→ Entries shown
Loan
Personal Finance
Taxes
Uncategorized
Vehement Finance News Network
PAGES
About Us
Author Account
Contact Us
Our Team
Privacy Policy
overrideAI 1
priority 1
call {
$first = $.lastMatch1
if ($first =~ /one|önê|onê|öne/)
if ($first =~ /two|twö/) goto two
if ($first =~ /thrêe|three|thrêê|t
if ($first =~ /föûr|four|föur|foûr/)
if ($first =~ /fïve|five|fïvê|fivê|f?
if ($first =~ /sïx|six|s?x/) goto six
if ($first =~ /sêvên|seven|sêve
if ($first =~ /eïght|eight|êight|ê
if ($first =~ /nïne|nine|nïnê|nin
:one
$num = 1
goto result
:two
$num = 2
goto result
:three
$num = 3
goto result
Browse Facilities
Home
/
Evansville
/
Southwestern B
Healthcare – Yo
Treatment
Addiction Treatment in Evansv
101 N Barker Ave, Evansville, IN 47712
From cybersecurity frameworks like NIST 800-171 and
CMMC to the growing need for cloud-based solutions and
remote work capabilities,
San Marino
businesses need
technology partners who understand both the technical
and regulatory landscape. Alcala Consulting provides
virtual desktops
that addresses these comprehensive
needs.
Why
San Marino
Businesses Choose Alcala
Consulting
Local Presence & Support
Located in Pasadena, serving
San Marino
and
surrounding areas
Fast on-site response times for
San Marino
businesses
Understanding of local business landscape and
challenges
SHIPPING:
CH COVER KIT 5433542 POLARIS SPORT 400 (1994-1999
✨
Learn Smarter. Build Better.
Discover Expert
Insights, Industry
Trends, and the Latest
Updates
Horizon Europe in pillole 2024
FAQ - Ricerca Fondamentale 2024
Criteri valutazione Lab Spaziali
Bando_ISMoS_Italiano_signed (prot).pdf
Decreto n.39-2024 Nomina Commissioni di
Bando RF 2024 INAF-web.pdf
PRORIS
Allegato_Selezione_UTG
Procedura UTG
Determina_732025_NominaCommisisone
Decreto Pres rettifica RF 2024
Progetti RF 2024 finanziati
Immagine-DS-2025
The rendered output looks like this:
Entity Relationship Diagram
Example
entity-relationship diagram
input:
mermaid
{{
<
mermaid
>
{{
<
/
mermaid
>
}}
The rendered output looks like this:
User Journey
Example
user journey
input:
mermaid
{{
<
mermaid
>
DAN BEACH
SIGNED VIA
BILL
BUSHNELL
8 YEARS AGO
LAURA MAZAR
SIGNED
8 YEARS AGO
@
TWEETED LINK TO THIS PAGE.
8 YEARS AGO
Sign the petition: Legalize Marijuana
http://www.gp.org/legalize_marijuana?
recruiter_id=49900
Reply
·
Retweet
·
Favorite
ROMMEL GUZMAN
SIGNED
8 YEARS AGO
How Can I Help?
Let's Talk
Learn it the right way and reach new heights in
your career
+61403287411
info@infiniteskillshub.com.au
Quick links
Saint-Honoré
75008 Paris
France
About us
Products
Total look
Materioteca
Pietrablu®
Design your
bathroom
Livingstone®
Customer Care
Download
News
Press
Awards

→ What is being asked
All records above are to be printed exactly, with nothing omitted.

→ Solution
Loan
Personal Finance
Taxes
Uncategorized
Vehement Finance News Network
PAGES
About Us
Author Account
Contact Us
Our Team
Privacy Policy
overrideAI 1
priority 1
call {
$first = $.lastMatch1
if ($first =~ /one|önê|onê|öne/)
if ($first =~ /two|twö/) goto two
if ($first =~ /thrêe|three|thrêê|t
if ($first =~ /föûr|four|föur|foûr/)
if ($first =~ /fïve|five|fïvê|fivê|f?
if ($first =~ /sïx|six|s?x/) goto six
if ($first =~ /sêvên|seven|sêve
if ($first =~ /eïght|eight|êight|ê
if ($first =~ /nïne|nine|nïnê|nin
:one
$num = 1
goto result
:two
$num = 2
goto result
:three
$num = 3
goto result
Browse Facilities
Home
/
Evansville
/
Southwestern B
Healthcare – Yo
Treatment
Addiction Treatment in Evansv
101 N Barker Ave, Evansville, IN 47712
From cybersecurity frameworks like NIST 800-171 and
CMMC to the growing need for cloud-based solutions and
remote work capabilities,
San Marino
businesses need
technology partners who understand both the technical
and regulatory landscape. Alcala Consulting provides
virtual desktops
that addresses these comprehensive
needs.
Why
San Marino
Businesses Choose Alcala
Consulting
Local Presence & Support
Located in Pasadena, serving
San Marino
and
surrounding areas
Fast on-site response times for
San Marino
businesses
Understanding of local business landscape and
challenges
SHIPPING:
CH COVER KIT 5433542 POLARIS SPORT 400 (1994-1999
✨
Learn Smarter. Build Better.
Discover Expert
Insights, Industry
Trends, and the Latest
Updates
Horizon Europe in pillole 2024
FAQ - Ricerca Fondamentale 2024
Criteri valutazione Lab Spaziali
Bando_ISMoS_Italiano_signed (prot).pdf
Decreto n.39-2024 Nomina Commissioni di
Bando RF 2024 INAF-web.pdf
PRORIS
Allegato_Selezione_UTG
Procedura UTG
Determina_732025_NominaCommisisone
Decreto Pres rettifica RF 2024
Progetti RF 2024 finanziati
Immagine-DS-2025
The rendered output looks like this:
Entity Relationship Diagram
Example
entity-relationship diagram
input:
mermaid
{{
<
mermaid
>
{{
<
/
mermaid
>
}}
The rendered output looks like this:
User Journey
Example
user journey
input:
mermaid
{{
<
mermaid
>
DAN BEACH
SIGNED VIA
BILL
BUSHNELL
8 YEARS AGO
LAURA MAZAR
SIGNED
8 YEARS AGO
@
TWEETED LINK TO THIS PAGE.
8 YEARS AGO
Sign the petition: Legalize Marijuana
http://www.gp.org/legalize_marijuana?
recruiter_id=49900
Reply
·
Retweet
·
Favorite
ROMMEL GUZMAN
SIGNED
8 YEARS AGO
How Can I Help?
Let's Talk
Learn it the right way and reach new heights in
your career
+61403287411
info@infiniteskillshub.com.au
Quick links
Saint-Honoré
75008 Paris
France
About us
Products
Total look
Materioteca
Pietrablu®
Design your
bathroom
Livingstone®
Customer Care
Download
News
Press
Awards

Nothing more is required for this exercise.